- The data:

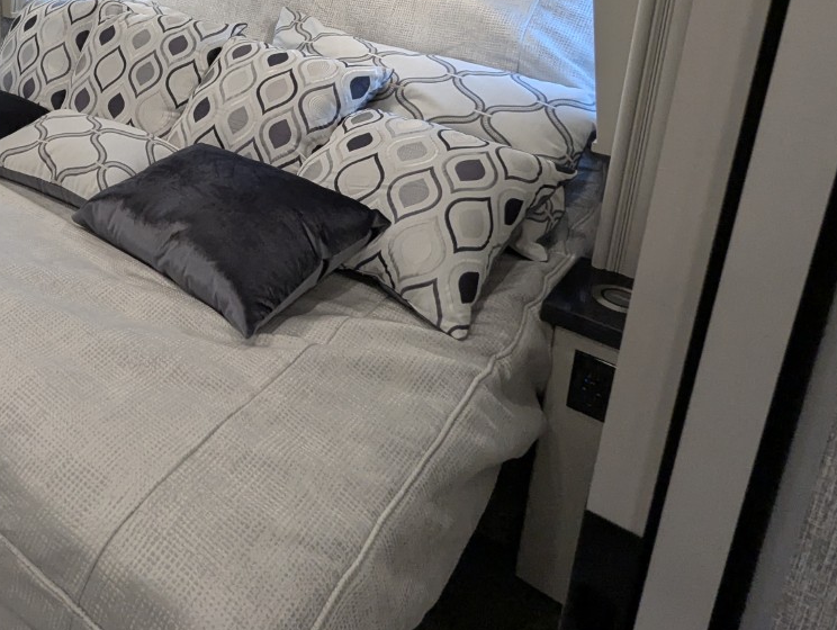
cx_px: 145
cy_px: 56
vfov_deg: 42.7
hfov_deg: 54.9
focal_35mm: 30
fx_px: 726
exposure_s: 1/206
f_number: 2.2
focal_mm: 2.35
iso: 271
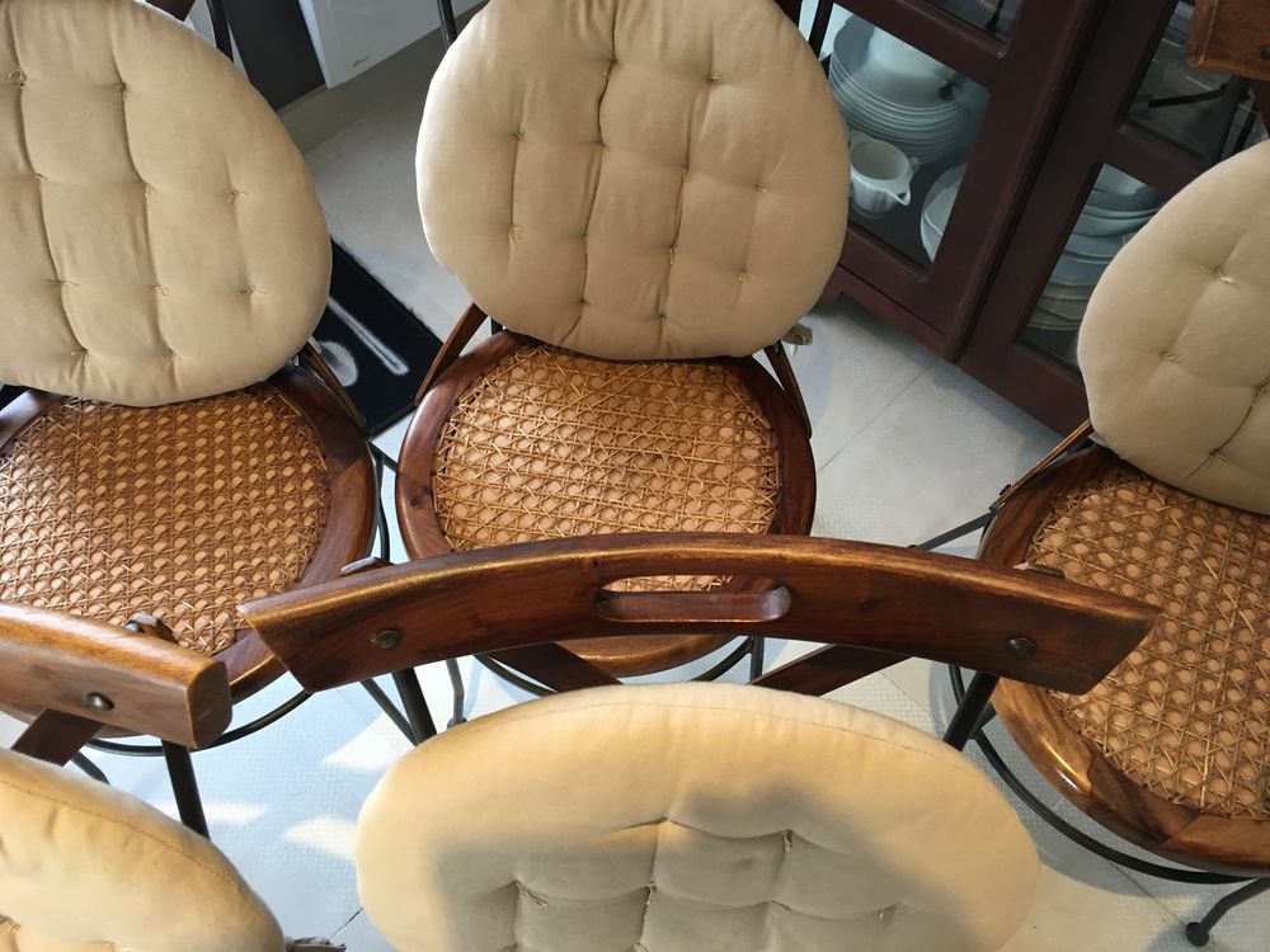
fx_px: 1064
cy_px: 476
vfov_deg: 48.2
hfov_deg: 61.7
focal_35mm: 29
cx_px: 635
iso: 125
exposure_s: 1/33
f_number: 2.2
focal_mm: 4.15
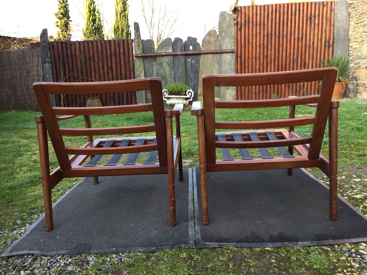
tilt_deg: -11.4
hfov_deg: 61.7
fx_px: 307
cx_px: 184
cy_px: 138
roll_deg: +3.5
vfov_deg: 48.2
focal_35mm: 29
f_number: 2.2
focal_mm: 4.15
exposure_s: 1/100
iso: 50
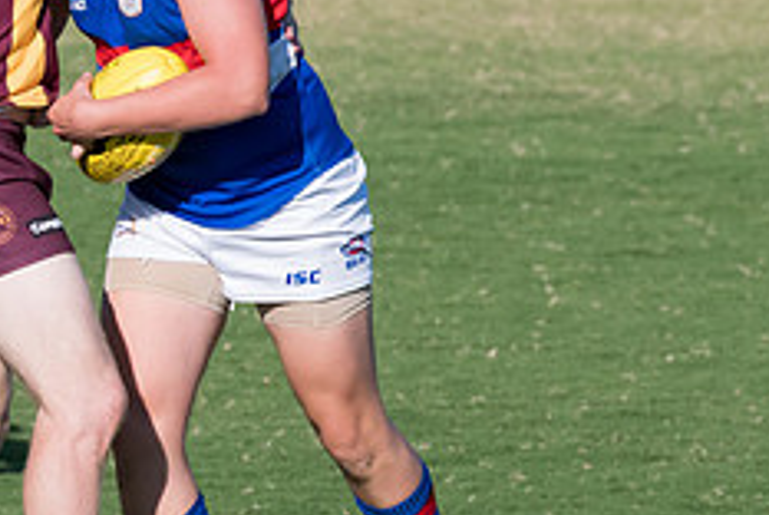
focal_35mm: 1695
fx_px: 36252
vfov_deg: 0.8
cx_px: 112
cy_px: 256
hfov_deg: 1.2
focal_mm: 380
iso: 800
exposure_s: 1/2500
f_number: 8
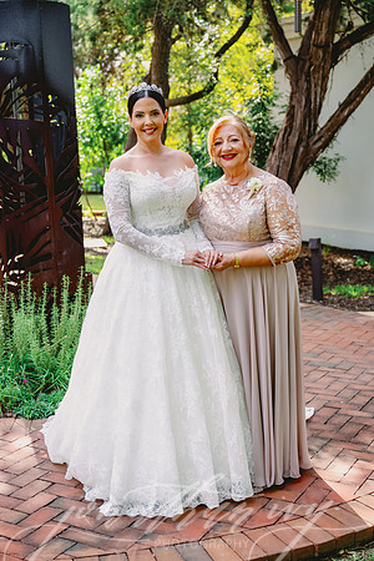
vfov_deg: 38.9
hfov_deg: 26.5
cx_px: 187
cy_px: 280
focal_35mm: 51
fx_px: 795
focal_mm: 51
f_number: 3.5
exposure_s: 1/500
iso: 400
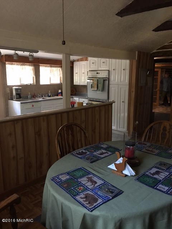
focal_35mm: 29
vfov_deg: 61.7
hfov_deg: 48.2
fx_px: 192
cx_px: 86
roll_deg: -0.6
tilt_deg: -12.0
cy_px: 114
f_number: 2.2
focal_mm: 4.15
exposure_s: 1/4
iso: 80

- Task directions: The answer must be an exact copy of the records above, with the pictures left out.

- Task output:
cx_px: 145
cy_px: 56
vfov_deg: 42.7
hfov_deg: 54.9
focal_35mm: 30
fx_px: 726
exposure_s: 1/206
f_number: 2.2
focal_mm: 2.35
iso: 271
fx_px: 1064
cy_px: 476
vfov_deg: 48.2
hfov_deg: 61.7
focal_35mm: 29
cx_px: 635
iso: 125
exposure_s: 1/33
f_number: 2.2
focal_mm: 4.15
tilt_deg: -11.4
hfov_deg: 61.7
fx_px: 307
cx_px: 184
cy_px: 138
roll_deg: +3.5
vfov_deg: 48.2
focal_35mm: 29
f_number: 2.2
focal_mm: 4.15
exposure_s: 1/100
iso: 50
focal_35mm: 1695
fx_px: 36252
vfov_deg: 0.8
cx_px: 112
cy_px: 256
hfov_deg: 1.2
focal_mm: 380
iso: 800
exposure_s: 1/2500
f_number: 8
vfov_deg: 38.9
hfov_deg: 26.5
cx_px: 187
cy_px: 280
focal_35mm: 51
fx_px: 795
focal_mm: 51
f_number: 3.5
exposure_s: 1/500
iso: 400
focal_35mm: 29
vfov_deg: 61.7
hfov_deg: 48.2
fx_px: 192
cx_px: 86
roll_deg: -0.6
tilt_deg: -12.0
cy_px: 114
f_number: 2.2
focal_mm: 4.15
exposure_s: 1/4
iso: 80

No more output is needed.